The 27-page preliminary report, complete with tables and graphs, which tracked Kerviel’s trading activities since inception, was posted at its website (www.socgen.com). In it, the investigators conceded that the bank’s employees followed the available controls, in accordance with the established procedures. However, the procedures were inadequate to identify the fraud before it was eventually detected on January 18, this year.
“On the other hand, controls, which would have allowed the fraud to be detected (sooner), were missing,” it said.

It gave three reasons for the fraud going undetected for two years: “The failure to identify the fraud until that date can be attributed, first, to the efficiency and variety of the concealment techniques employed by the fraudster. Secondly, to the fact that operating staff did not systematically carry out more detailed checks and finally, to the absence of certain controls that were provided for and which might have identified the fraud,” he said.

It is unclear yet why the report referred constantly to Kerviel as a fraudster when a Paris court refused to admit fraud as one of the charges against the trader. As at now, the panel refrained from drawing a final conclusion.

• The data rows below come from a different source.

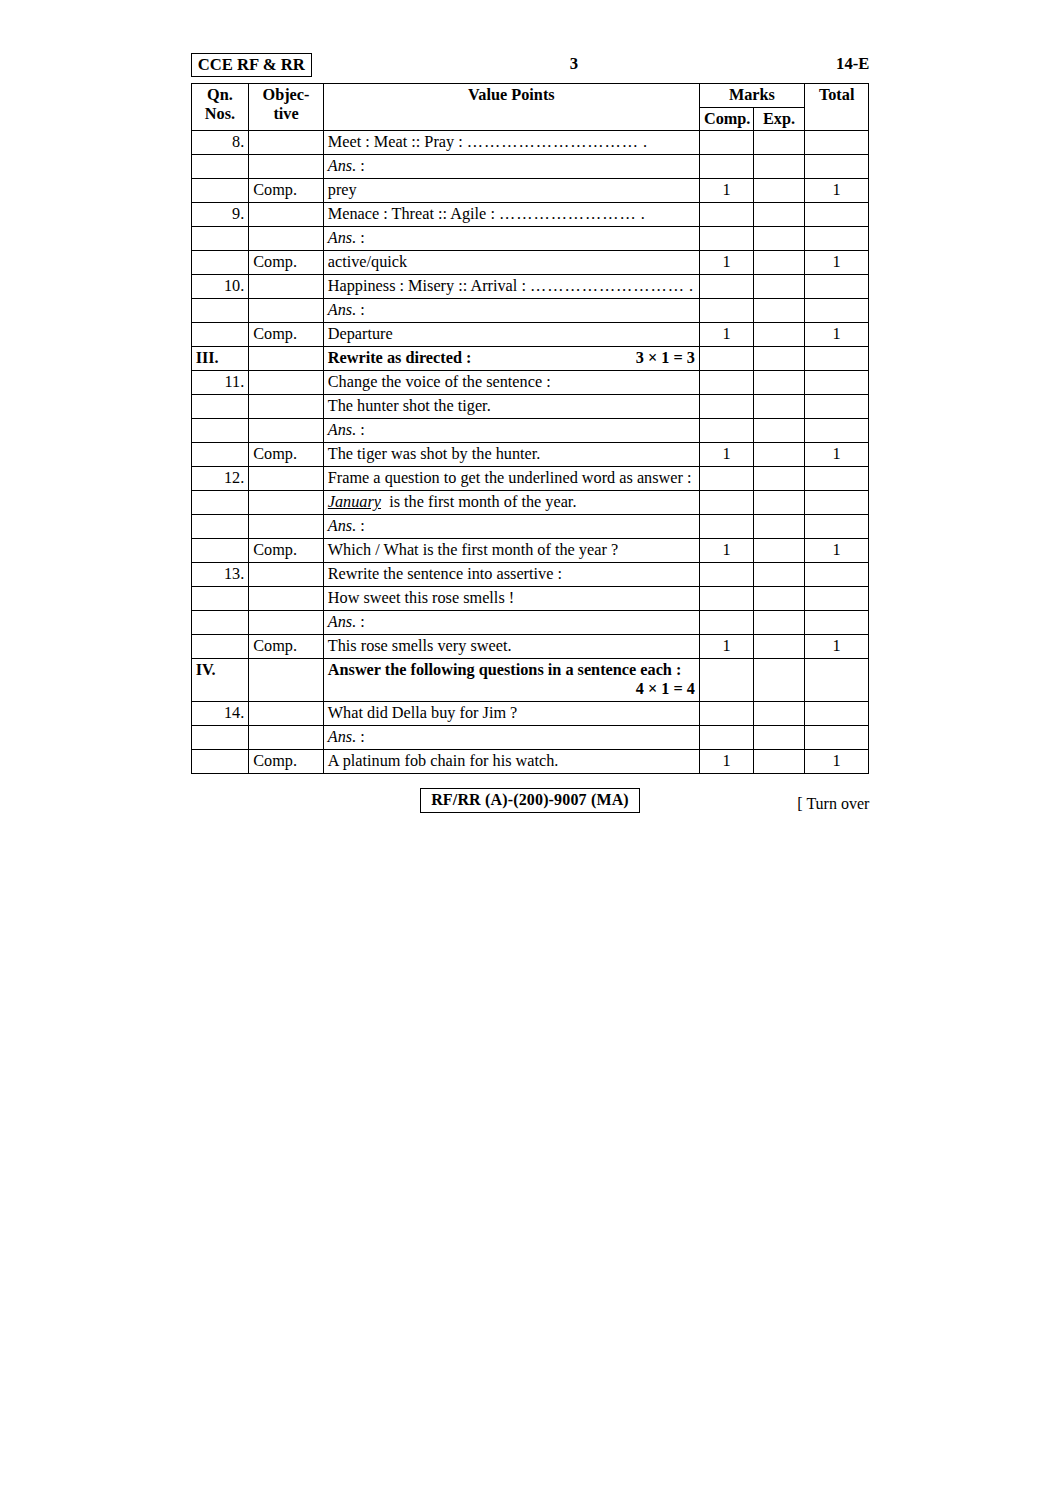CCE RF & RR
3
14-E
| Qn. Nos. | Objec- tive | Value Points | Marks | Total |
| --- | --- | --- | --- | --- |
| Comp. | Exp. |
| 8. | | Meet : Meat :: Pray : ………………………… . | | | |
| | | Ans. : | | | |
| | Comp. | prey | 1 | | 1 |
| 9. | | Menace : Threat :: Agile : …………………… . | | | |
| | | Ans. : | | | |
| | Comp. | active/quick | 1 | | 1 |
| 10. | | Happiness : Misery :: Arrival : ……………………… . | | | |
| | | Ans. : | | | |
| | Comp. | Departure | 1 | | 1 |
| III. | | Rewrite as directed : 3 × 1 = 3 | | | |
| 11. | | Change the voice of the sentence : | | | |
| | | The hunter shot the tiger. | | | |
| | | Ans. : | | | |
| | Comp. | The tiger was shot by the hunter. | 1 | | 1 |
| 12. | | Frame a question to get the underlined word as answer : | | | |
| | | January is the first month of the year. | | | |
| | | Ans. : | | | |
| | Comp. | Which / What is the first month of the year ? | 1 | | 1 |
| 13. | | Rewrite the sentence into assertive : | | | |
| | | How sweet this rose smells ! | | | |
| | | Ans. : | | | |
| | Comp. | This rose smells very sweet. | 1 | | 1 |
| IV. | | Answer the following questions in a sentence each : 4 × 1 = 4 | | | |
| 14. | | What did Della buy for Jim ? | | | |
| | | Ans. : | | | |
| | Comp. | A platinum fob chain for his watch. | 1 | | 1 |
RF/RR (A)-(200)-9007 (MA)
[ Turn over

For, the parallel investigations being conducted by the police involved interviewing the same supervisors of the rogue trader.

The investigation committee of non-executive directors was led by Mr Jean-Martin Folz, former chief executive officer of Peugeot-Citroen. PriceWaterhouseCoopers, the global auditing giant, reviewed the work of the approximately 40-member team of investigators from the bank’s General Inspection Department working under the non-executive directors. The final report would be made available to shareholders at the annual general meeting scheduled for next May 27.

It concluded that so far, “we have not detected any indication of embezzlement of funds.” Also, “we have not identified any sign of internal or external collusion.” Thus, Kerviel’s motivation appeared to be to earn more money for the bank in order to be rewarded with higher annual bonus. He earned N1.02 million (60,000 euro) as bonus in 2006. He got N5.1 million (300,000 euro) or half of what he asked for as claims in 2007.

The report was submitted to Société Générale’s board by three non-executive directors, including Jean Azéma and Antoine Jeancourt-Galignani, alongside the panel chairman.
The special investigation panel, which was formed last month, is probing how Kerviel contrived to hide his unauthorized trading activities and identify the lapses that made it possible for the trader to expose the bank to N853bn (50bn euros) worth of bets — more than its market value which stood at about N682bn (40bn euro) last month.

The committee said Kerviel started taking the unauthorized risky positions soon after he was posted to the derivatives trading desk, called Delta One in Paris in 2005. Till 2006, he traded them in small amounts. But from March 2007, apparently after he had gained confidence in his technique, he placed bets in large amounts. By January 18, this year, when it was uncovered, he had ratcheted up to 50bn euro which led to N82.2bn (4.82bn euro) loss when the fraudulent positions were unwound between January 21 and 23, this year.

It listed the corrective measures taken by the management to prevent recurrence as:
A strengthened IT security through strong identification solutions (biometry), acceleration of current structural plans for the management of access security and targeted security audits; reinforce controls and alert procedures to ensure the appropriate circulation of relevant information between the different units and at the appropriate management level; and strengthen the organizational structure and governance of the operational risk prevention system to develop its cross-functional nature and better take account of the fraud risk from a human resources perspective as well.